Aşağıdaki listede "sketchPlane" dizesini içeren satırların sayısını belirtin ve yalnızca sayıyı yazın. Büyük ve küçük harf farkı önemlidir.

Verilen Girdiler:

------

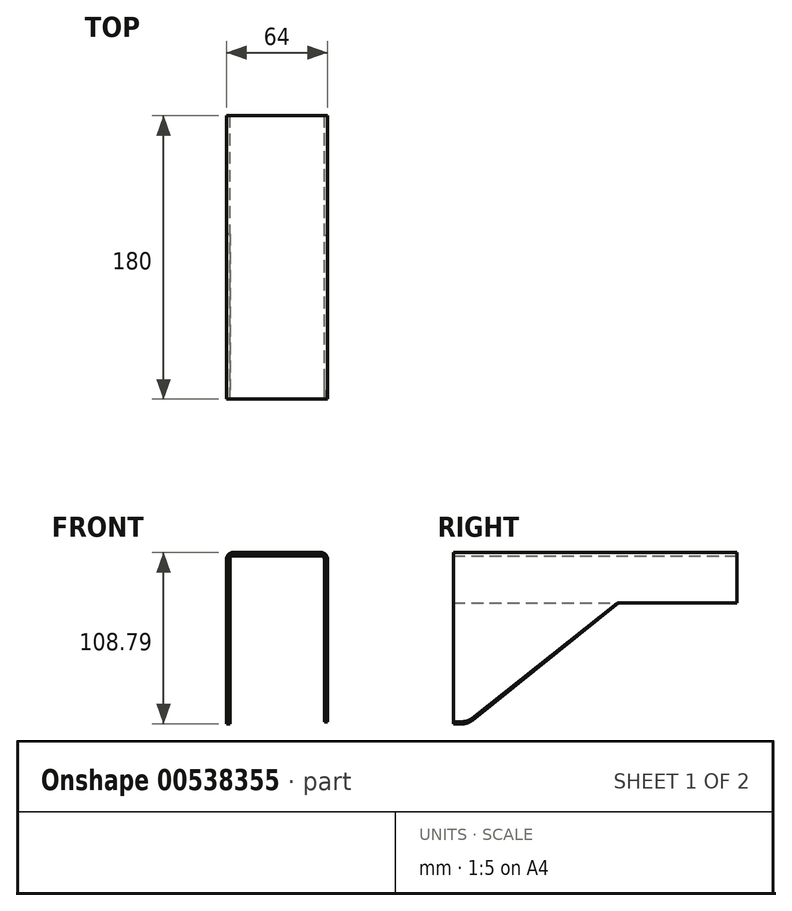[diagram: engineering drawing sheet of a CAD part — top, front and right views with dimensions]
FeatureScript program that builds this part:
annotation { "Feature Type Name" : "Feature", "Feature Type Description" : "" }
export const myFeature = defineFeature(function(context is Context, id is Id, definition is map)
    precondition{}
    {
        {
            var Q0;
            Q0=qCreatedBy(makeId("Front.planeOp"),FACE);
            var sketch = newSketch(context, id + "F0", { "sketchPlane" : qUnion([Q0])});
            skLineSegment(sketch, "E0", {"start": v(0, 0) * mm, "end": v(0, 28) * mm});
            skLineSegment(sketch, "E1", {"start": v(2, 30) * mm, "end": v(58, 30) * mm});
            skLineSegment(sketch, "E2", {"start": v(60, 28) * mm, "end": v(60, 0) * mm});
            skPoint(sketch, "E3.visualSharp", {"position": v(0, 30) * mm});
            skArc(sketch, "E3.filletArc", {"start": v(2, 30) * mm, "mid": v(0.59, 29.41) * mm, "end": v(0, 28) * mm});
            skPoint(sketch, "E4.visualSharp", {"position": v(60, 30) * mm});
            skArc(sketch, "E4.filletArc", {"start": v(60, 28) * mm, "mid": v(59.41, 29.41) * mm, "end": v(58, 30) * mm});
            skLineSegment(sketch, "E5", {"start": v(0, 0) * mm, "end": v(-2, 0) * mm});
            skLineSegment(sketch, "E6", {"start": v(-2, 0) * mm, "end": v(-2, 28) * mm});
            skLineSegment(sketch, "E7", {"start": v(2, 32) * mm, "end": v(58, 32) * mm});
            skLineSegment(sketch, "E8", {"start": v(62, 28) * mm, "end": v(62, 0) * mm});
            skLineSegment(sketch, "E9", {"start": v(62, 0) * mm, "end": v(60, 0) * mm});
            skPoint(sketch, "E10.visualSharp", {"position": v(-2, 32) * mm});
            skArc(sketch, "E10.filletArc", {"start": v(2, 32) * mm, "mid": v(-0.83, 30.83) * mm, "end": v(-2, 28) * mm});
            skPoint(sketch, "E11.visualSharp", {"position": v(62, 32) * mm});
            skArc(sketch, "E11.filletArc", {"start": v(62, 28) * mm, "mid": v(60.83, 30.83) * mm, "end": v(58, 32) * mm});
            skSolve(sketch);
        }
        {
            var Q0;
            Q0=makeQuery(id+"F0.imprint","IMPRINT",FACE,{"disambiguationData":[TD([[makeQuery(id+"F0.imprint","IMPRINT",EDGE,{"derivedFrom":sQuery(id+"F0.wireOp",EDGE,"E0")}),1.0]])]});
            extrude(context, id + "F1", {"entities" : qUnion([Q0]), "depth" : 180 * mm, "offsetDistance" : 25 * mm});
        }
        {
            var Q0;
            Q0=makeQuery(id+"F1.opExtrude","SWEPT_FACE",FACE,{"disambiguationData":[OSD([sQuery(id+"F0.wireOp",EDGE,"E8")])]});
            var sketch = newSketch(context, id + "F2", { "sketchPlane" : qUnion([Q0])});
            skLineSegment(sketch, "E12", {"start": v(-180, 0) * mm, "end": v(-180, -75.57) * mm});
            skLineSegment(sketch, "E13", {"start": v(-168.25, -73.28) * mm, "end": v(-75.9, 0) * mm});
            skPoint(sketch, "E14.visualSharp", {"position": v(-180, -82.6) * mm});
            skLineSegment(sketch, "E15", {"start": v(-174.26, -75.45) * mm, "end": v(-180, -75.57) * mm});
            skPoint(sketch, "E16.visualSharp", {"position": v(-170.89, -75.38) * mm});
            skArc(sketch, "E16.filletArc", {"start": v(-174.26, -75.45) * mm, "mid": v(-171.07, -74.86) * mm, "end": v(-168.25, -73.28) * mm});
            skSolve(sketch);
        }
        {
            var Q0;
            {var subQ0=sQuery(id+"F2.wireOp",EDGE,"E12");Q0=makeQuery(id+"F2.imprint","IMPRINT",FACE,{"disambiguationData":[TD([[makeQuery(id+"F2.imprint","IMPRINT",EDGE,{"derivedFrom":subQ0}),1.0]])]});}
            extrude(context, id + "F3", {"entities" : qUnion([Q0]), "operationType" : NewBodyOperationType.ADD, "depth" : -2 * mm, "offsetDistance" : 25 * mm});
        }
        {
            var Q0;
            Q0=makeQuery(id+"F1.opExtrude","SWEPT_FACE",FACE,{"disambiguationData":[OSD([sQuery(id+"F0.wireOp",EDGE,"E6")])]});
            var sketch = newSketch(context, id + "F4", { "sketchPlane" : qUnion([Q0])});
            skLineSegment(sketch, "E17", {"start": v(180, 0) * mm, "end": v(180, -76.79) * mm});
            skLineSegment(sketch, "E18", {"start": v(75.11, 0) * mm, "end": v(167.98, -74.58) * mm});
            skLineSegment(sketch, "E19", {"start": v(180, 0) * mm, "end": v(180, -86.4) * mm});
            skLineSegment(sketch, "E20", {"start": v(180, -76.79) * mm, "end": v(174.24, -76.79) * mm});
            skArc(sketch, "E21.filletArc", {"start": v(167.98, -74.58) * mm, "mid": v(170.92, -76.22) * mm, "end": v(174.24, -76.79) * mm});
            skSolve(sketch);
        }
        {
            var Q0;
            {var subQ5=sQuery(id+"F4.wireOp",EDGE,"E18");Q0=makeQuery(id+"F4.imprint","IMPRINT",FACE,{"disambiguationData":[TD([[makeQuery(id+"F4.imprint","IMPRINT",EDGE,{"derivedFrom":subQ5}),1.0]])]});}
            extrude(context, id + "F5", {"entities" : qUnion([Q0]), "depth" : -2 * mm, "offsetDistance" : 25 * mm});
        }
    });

------

Tam Yanıt: 3